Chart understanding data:

#####

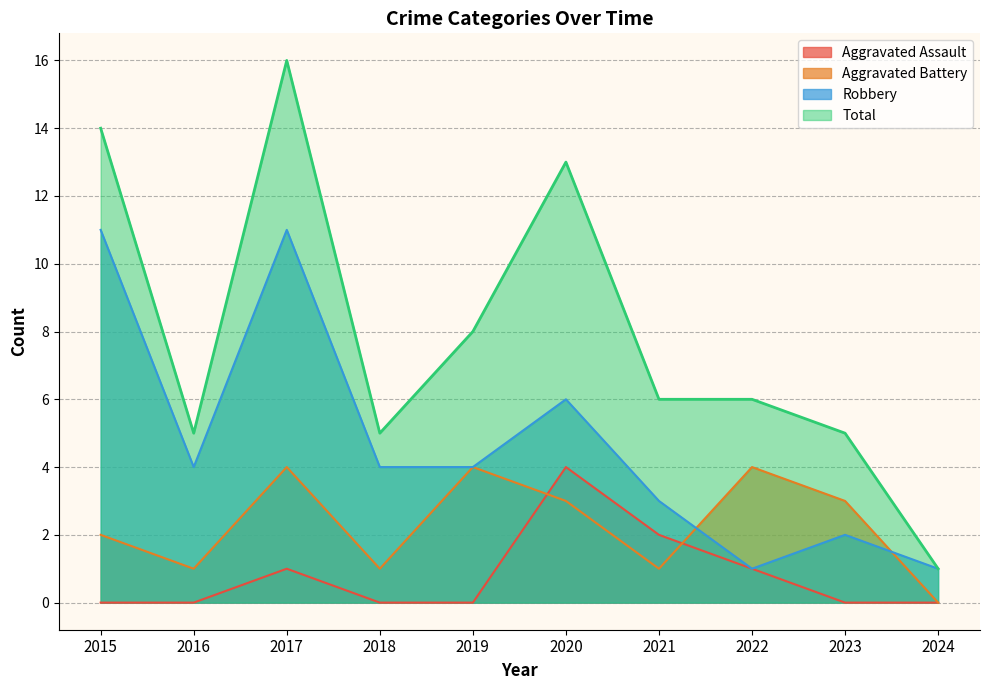

Read the Robbery value at 2017, to the nearest 5.

10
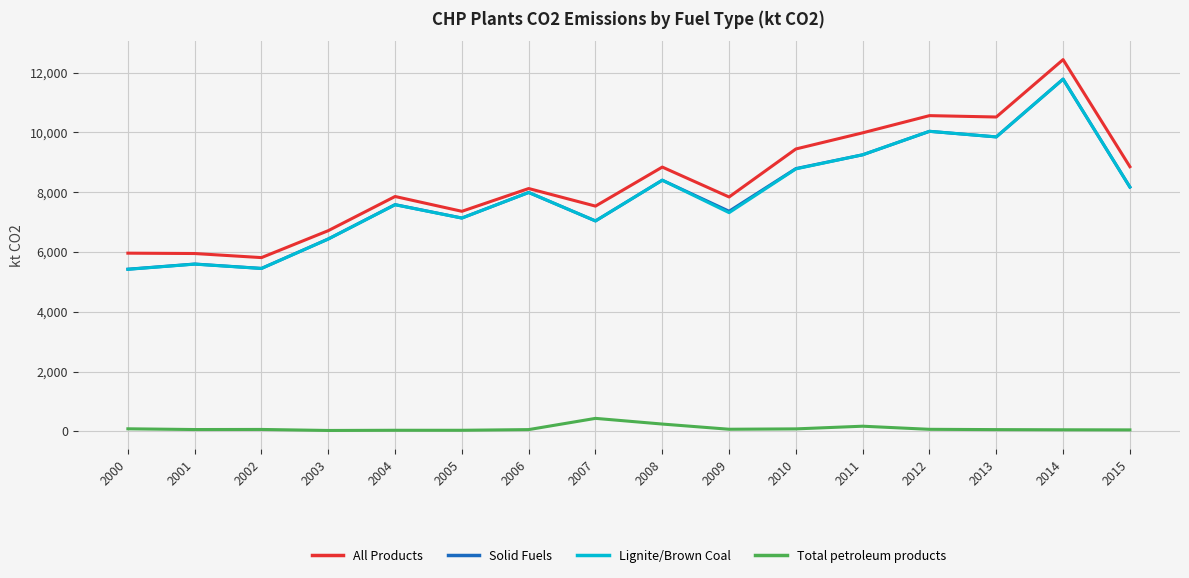

What is the minimum value shown in the chart?

27.9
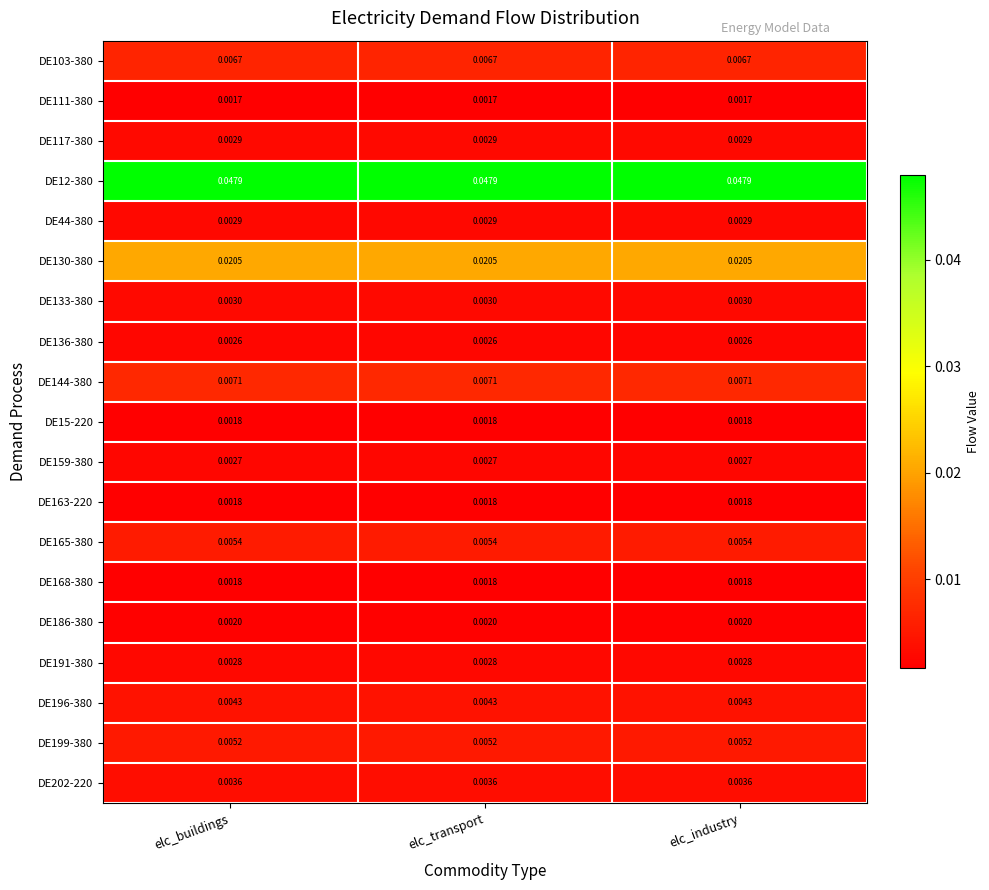

Is the value of DE168-380 at elc_transport greater than the value of DE159-380 at elc_transport?

No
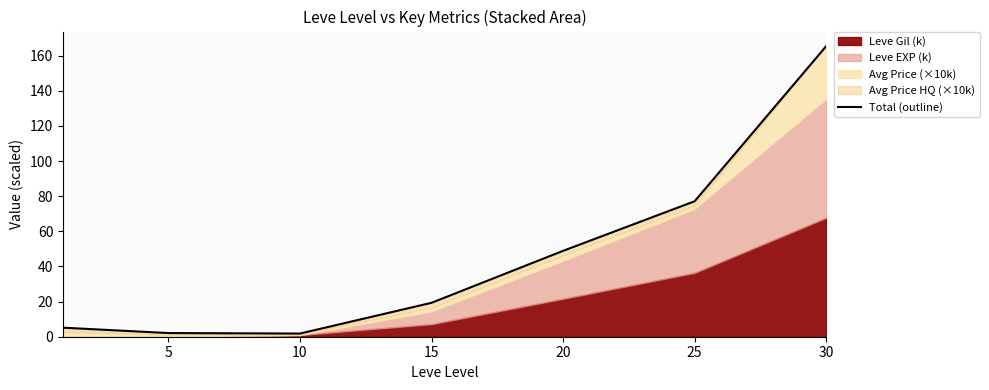

At which category does the chart reach its peak across all series?

30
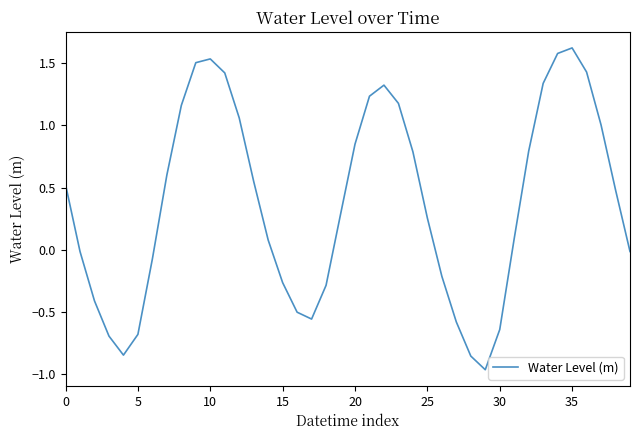

What is the maximum value shown in the chart?

1.6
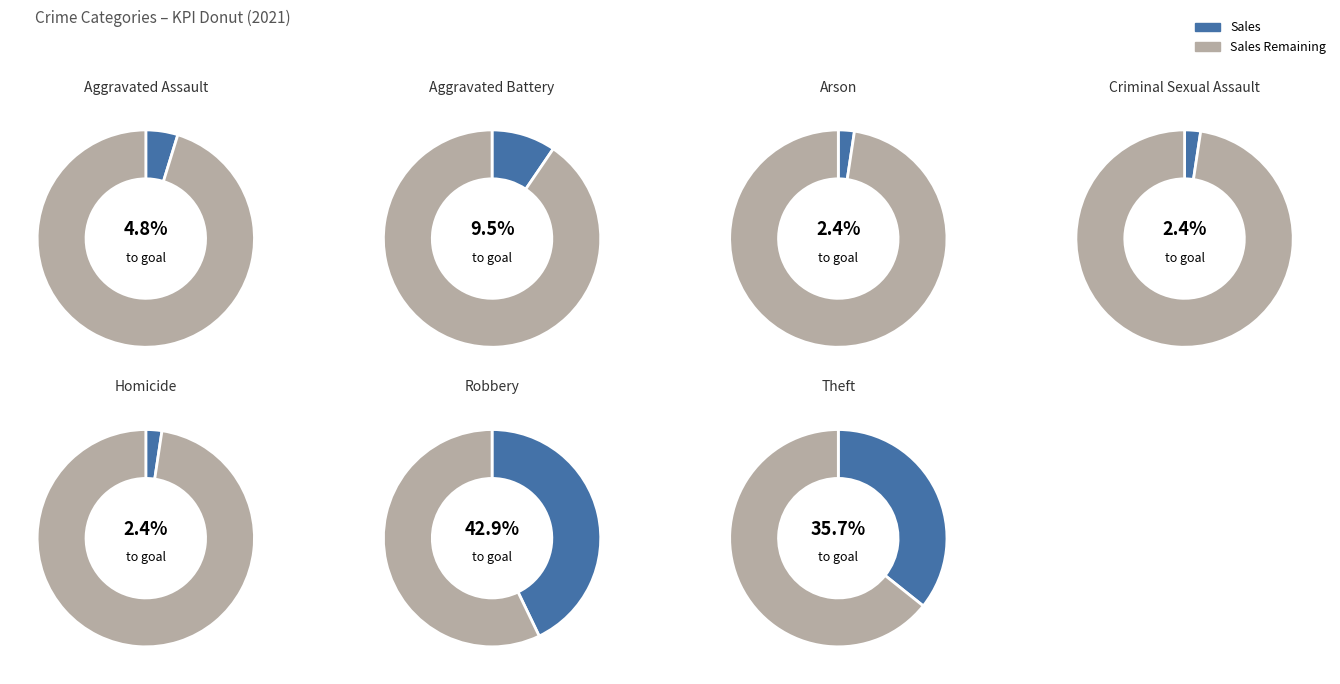

Does Aggravated Assault account for over 50% of the chart?

No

#####

| Problem |
Copy every line of the entries above word for word, leaving out the pictures.

| Response box |
Read the Robbery value at 2017, to the nearest 5.

10

What is the minimum value shown in the chart?

27.9

Is the value of DE168-380 at elc_transport greater than the value of DE159-380 at elc_transport?

No

At which category does the chart reach its peak across all series?

30

What is the maximum value shown in the chart?

1.6

Does Aggravated Assault account for over 50% of the chart?

No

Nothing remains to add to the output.